On a recent trip to Amsterdam, I came across rows of bikes and pondered which one would be stolen if a criminal had to choose one?
One very intriguing area of research in the criminal arena explores the question of whether a victim can play a role in their own victimization. In academic circles, this is termed victim blaming, victim facilitation, and victim precipitation and is considered by some a “controversial” area of inquiry. These concepts suggest that a victim can play a part in their own victimization, possibly by engaging in behavior that is riskier than the norm. There are a significant number of research studies that I have read that focus on the genetic makeup of the victim and reveal that there is a possibility that someone is a born victim, similar to the born criminal. These very alternative theories state that born victims will entice their predators through some form of social or other interaction. Genetic application to victimization is one area of study that has been developing in recent years, but was founded in early 2000 by researchers that analyzed data from 1,739 victims of Swedish homicides looking for patterns of victimization.
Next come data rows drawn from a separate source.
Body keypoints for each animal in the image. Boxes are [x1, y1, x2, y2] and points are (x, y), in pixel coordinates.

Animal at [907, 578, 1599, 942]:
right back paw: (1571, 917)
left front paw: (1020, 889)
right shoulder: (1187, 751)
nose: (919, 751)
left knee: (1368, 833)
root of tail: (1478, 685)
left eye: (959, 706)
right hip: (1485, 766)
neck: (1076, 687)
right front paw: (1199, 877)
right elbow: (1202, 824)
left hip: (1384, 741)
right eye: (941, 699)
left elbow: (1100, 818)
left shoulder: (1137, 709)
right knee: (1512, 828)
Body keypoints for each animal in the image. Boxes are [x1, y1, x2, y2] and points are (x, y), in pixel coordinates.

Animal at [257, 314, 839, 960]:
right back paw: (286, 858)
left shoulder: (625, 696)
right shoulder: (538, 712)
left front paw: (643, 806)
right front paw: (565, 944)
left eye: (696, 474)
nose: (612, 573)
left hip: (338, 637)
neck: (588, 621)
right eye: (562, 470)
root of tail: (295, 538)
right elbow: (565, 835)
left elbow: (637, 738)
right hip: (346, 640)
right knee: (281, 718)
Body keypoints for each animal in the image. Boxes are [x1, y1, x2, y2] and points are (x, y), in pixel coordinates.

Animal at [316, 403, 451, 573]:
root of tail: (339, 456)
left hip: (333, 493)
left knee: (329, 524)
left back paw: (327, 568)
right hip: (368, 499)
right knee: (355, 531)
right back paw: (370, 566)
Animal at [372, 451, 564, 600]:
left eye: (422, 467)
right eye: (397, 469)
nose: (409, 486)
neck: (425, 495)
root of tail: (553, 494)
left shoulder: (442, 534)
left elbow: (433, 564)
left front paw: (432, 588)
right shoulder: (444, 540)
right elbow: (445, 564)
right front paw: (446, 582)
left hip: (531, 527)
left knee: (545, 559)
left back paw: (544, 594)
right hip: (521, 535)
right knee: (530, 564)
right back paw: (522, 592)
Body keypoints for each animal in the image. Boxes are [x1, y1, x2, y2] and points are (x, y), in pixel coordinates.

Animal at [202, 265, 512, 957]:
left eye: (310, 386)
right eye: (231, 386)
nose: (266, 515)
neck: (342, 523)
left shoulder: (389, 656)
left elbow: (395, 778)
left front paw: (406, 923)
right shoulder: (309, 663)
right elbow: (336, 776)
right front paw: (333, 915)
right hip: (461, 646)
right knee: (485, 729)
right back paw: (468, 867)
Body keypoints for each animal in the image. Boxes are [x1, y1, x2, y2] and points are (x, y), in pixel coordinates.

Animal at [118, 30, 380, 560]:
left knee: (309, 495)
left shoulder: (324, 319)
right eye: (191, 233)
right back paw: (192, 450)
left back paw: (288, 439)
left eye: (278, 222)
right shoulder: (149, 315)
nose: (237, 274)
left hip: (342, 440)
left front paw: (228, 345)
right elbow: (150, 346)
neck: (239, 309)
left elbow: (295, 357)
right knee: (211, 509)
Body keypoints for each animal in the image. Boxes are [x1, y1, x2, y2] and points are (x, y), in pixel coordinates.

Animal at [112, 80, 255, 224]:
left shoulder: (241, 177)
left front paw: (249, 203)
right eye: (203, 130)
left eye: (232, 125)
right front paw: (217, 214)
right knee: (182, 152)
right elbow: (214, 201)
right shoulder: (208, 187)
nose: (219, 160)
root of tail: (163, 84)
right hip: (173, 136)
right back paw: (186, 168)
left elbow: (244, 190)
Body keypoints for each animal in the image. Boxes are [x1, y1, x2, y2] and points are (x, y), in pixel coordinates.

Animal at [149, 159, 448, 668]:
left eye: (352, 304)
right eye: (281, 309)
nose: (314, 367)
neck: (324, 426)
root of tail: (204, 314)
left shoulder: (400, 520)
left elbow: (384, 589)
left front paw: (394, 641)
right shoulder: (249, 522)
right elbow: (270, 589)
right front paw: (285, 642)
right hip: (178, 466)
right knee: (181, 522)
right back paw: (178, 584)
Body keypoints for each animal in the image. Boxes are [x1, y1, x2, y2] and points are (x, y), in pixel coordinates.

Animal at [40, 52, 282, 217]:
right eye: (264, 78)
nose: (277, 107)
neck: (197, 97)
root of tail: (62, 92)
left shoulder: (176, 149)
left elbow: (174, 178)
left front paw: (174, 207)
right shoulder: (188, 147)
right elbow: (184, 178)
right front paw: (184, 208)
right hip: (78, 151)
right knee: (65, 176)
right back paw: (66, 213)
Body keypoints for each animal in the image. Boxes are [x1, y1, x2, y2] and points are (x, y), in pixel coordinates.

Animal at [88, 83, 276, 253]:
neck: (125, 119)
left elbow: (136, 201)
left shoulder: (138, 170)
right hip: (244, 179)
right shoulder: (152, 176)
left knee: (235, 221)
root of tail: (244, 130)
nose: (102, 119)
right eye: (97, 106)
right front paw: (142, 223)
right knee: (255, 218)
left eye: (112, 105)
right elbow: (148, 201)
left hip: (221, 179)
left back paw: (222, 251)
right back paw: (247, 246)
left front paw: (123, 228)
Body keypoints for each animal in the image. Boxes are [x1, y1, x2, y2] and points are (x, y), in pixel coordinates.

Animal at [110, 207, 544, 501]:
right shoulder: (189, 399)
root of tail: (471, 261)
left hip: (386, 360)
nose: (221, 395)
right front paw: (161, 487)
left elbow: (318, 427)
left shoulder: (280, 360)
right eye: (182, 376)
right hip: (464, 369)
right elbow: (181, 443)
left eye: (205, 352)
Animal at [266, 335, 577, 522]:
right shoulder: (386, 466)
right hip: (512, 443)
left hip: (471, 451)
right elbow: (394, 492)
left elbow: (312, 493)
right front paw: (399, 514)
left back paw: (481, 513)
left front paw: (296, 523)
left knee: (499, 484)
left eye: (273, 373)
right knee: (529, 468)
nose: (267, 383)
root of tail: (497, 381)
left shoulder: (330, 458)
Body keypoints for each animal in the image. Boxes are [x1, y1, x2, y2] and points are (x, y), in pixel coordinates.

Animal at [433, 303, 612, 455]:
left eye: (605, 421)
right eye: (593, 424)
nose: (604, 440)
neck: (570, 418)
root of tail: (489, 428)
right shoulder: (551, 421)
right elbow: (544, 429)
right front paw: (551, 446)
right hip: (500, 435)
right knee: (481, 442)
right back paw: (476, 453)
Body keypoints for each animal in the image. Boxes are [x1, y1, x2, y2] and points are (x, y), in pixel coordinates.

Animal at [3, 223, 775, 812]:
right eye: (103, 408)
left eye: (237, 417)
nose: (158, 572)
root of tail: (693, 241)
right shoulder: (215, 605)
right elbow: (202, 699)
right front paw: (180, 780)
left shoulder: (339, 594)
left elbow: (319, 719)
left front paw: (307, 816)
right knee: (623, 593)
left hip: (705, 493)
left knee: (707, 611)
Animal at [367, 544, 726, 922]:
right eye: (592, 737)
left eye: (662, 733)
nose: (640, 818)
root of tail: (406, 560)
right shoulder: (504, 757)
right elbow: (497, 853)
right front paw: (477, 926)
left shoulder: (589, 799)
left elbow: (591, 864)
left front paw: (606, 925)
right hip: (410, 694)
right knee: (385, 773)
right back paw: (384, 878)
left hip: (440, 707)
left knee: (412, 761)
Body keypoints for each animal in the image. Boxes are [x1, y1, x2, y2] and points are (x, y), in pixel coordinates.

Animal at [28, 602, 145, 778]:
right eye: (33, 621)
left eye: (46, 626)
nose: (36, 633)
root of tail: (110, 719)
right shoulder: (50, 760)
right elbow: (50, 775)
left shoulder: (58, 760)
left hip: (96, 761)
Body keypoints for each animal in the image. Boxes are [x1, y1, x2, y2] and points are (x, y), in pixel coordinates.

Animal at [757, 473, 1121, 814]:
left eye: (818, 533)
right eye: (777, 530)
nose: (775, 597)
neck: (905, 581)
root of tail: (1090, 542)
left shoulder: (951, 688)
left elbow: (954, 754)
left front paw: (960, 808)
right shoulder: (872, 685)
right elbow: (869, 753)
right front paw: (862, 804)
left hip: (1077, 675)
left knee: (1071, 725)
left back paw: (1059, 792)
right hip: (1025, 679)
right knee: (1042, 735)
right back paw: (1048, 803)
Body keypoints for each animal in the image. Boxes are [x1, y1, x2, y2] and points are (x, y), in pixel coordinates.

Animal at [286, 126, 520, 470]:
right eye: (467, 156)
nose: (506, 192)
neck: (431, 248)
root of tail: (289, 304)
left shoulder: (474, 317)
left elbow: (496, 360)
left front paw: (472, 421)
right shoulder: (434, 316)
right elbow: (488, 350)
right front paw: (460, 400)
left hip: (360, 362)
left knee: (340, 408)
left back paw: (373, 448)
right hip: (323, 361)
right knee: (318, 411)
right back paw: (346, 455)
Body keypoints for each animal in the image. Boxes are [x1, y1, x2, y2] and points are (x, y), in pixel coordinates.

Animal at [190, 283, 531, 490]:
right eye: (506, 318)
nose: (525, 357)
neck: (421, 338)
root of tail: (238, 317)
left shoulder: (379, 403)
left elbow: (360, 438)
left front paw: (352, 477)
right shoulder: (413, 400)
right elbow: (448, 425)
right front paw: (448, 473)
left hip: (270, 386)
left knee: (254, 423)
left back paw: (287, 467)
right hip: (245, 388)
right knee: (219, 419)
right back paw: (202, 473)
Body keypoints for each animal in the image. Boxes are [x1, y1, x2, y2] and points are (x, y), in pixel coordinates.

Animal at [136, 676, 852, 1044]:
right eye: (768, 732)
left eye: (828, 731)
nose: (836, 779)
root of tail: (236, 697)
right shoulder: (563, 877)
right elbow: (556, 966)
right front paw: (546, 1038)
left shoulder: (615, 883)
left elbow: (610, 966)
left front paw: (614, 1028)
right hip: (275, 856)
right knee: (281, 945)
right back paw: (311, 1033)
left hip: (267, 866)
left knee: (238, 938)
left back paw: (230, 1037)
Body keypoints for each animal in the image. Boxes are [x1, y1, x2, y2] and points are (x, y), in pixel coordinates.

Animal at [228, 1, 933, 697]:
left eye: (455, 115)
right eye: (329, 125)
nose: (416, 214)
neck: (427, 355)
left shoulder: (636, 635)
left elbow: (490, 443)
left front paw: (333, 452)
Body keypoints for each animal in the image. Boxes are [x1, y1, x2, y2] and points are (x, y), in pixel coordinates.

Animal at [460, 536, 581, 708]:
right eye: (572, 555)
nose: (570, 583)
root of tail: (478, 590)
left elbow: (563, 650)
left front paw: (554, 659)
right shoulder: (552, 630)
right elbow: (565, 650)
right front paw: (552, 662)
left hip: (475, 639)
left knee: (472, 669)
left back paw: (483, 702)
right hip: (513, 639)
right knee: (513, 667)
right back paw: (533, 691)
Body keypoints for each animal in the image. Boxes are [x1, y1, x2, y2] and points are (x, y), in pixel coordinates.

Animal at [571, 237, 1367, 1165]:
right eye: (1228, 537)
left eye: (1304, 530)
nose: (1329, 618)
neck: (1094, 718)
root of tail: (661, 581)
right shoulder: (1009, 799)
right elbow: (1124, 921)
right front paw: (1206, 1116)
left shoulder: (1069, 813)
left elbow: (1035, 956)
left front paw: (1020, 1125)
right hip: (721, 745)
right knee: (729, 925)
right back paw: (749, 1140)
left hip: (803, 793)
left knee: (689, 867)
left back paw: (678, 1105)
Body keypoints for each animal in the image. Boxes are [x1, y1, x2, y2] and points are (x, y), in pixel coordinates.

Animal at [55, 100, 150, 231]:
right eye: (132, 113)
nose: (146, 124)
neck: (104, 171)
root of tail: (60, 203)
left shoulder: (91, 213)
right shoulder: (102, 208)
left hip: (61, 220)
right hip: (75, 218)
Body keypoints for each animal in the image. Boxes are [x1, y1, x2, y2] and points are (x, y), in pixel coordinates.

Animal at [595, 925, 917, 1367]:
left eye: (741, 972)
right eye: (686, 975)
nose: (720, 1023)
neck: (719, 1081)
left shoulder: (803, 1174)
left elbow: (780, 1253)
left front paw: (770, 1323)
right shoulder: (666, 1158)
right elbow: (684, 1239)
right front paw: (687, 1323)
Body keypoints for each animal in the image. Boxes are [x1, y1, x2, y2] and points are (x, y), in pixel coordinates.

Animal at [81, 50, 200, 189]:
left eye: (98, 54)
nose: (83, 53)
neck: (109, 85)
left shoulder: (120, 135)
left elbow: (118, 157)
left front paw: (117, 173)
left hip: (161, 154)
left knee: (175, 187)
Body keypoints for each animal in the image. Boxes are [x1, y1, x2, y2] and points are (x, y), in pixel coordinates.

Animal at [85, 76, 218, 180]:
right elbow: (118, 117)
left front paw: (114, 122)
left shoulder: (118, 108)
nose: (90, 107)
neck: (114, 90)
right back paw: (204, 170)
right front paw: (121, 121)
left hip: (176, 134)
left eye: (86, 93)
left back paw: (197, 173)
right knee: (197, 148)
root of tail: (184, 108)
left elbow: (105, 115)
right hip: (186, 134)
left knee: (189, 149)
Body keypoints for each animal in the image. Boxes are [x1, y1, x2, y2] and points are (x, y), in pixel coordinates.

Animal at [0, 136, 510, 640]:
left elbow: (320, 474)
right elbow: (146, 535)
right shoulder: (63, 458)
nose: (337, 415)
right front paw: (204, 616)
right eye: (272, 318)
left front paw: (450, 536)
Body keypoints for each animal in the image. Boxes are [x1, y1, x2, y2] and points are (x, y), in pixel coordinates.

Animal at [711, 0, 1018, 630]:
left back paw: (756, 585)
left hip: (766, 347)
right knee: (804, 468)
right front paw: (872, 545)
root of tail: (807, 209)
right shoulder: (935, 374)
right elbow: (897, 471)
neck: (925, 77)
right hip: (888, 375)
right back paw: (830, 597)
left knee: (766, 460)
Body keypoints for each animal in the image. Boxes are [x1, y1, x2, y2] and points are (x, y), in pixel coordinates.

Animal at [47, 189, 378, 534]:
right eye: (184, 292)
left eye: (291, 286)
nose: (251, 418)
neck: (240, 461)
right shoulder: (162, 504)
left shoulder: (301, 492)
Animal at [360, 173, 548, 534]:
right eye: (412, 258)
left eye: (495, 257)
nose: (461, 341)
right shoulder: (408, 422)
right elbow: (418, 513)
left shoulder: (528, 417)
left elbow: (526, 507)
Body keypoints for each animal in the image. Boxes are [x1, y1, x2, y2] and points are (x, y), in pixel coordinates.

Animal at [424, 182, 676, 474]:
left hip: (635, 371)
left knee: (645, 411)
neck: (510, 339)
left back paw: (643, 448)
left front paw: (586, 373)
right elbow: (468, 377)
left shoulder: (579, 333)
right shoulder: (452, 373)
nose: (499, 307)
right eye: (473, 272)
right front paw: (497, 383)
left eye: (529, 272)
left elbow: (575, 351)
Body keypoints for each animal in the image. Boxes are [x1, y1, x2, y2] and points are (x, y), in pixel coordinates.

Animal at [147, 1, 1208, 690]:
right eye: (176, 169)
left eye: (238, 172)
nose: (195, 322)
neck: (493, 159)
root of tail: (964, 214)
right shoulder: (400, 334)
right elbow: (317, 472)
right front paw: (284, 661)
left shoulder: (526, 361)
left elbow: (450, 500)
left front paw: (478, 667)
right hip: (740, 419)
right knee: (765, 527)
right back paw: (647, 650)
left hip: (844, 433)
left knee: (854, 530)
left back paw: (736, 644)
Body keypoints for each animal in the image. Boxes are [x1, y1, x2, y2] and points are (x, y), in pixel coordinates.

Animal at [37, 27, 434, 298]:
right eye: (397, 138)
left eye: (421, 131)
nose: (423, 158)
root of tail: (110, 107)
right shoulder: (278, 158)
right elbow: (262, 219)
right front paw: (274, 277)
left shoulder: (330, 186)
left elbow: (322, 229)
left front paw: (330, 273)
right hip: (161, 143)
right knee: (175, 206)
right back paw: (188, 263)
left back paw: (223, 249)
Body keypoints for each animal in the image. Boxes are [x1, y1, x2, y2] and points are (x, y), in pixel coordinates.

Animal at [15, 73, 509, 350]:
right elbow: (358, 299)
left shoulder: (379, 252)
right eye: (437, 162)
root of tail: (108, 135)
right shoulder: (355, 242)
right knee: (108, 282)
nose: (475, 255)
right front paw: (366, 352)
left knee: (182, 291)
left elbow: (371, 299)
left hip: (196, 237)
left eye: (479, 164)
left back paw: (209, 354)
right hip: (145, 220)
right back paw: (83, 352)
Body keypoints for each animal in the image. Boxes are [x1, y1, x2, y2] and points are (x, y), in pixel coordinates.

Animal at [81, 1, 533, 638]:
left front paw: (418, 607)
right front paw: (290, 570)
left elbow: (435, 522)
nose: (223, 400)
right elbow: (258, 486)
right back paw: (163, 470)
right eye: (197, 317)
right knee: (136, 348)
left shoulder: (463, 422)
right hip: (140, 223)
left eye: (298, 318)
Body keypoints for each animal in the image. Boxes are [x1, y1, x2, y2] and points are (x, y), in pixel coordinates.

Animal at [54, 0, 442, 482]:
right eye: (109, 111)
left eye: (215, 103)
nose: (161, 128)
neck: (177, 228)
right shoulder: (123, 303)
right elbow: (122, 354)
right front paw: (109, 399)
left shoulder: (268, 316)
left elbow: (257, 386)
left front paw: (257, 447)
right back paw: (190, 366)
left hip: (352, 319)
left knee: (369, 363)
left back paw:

The results indicated several key patterns, but the most enlightening was the identification of previctimization brain injury as a risk factor in these cases.
The researchers theorized that brain injury may cause irritability, agitation, belligerence, and anger, all deviant social reactions, which may contribute to victimization. The studies alarmingly revealed that there may be a correlation between one’s proclivity toward victimization and genetic makeup.
Let us see where this emerging area of research will take us in the years to come.